As the map above illustrates, I strive to grow Paperly both broad and deep. What does that mean? Broad means I want to build an organization that covers all 50 states, and ultimately, expands internationally. Deep means I want to build an organization deeply rooted in teams that serve local communities and are guided and mentored by Leaders.
To me, Paperly needs to be both broad and deep to succeed. If one falls out-of-balance, then Paperly will fall out-of-balance too. Why?
Let’s assume Paperly forgets about being broad. For example, let’s assume Paperly becomes too concentrated in one geographic area. Or perhaps the vast majority of Paperly’s sales occur from one Consultant and her team. If either scenario occurs, you can imagine what would happen if that geographical area became economically depressed, or if that star Consultant decides to leave Paperly… Paperly’s performance would suffer dramatically.

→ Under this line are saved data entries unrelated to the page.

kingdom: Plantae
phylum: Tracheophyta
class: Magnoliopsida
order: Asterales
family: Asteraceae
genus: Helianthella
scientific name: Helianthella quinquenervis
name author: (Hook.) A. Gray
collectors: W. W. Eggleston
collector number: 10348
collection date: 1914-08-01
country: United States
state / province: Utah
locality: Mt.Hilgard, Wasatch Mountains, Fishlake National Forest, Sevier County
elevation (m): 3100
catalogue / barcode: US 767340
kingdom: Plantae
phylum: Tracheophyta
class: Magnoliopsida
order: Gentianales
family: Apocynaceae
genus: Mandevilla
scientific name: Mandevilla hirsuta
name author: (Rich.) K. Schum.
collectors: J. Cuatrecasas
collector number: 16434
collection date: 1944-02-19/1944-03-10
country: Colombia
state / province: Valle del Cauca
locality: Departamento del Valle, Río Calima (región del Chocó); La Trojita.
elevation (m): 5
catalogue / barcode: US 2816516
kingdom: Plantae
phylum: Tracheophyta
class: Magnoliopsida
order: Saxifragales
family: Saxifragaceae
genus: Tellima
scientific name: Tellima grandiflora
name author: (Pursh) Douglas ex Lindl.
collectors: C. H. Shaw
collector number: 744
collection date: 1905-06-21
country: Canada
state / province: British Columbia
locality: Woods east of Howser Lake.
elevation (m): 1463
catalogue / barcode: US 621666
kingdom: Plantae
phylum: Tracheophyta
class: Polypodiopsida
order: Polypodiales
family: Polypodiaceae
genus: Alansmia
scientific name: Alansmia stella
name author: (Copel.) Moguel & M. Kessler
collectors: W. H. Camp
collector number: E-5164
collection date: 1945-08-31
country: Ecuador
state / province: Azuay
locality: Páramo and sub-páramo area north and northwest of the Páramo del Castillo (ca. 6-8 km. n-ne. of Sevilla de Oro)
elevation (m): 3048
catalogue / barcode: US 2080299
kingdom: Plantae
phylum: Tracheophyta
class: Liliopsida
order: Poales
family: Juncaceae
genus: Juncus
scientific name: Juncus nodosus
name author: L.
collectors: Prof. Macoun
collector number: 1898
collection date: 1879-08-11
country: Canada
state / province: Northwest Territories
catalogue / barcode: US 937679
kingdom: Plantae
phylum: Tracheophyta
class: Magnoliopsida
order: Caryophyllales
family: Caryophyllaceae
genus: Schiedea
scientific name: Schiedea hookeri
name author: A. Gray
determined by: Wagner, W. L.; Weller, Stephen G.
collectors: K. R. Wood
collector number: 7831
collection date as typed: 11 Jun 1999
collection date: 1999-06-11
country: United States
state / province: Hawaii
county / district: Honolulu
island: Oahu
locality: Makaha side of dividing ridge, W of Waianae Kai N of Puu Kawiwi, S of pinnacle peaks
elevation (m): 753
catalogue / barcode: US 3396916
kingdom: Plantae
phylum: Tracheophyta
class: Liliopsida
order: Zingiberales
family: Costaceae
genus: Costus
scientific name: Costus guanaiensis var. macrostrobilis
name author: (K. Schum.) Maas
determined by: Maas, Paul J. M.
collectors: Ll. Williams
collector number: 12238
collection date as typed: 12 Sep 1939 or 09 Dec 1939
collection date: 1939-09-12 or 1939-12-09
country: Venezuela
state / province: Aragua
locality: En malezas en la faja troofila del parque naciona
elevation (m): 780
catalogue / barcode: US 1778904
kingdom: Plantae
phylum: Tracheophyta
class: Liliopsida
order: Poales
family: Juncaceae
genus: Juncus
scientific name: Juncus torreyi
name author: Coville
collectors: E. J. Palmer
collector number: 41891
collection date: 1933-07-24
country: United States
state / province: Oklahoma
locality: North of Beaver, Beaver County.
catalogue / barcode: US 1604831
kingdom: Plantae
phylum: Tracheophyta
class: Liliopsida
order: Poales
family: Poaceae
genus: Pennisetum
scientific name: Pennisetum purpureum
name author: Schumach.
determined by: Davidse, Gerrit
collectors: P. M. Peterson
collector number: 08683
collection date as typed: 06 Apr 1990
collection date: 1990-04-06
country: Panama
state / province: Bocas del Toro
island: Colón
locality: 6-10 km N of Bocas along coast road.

Oppositely, let’s assume Paperly forgets about being deep. For example, let’s assume Paperly has hundreds and hundreds of Consultants all reporting into Home Office – i.e. no teams, no downlines, no mentors, no leaders. Clearly, Corporate cannot play all these roles. It’s simply too taxing. There’s little doubt that leading and mentoring works better from like-minded Consultants out in the communities. If Paperly forgets about being deep, then it can also forget about being successful.
The examples above highlight the precarious balance Paperly must find between broad and deep. As the map above shows, I think we’re doing a good job at it. But to spur additional breadth (and ultimately depth), Paperly is offering a very limited time promotion, expiring this Sunday (11/07/10):
Be the first to enroll in 1 of the 20 states Paperly does not currently operate within
and Paperly will give you 50% off your own 2010 holiday card order!
I’m confident one day soon, Paperly will operate in all 50 states – even internationally – with hordes of Team Leaders in each state. I can’t wait.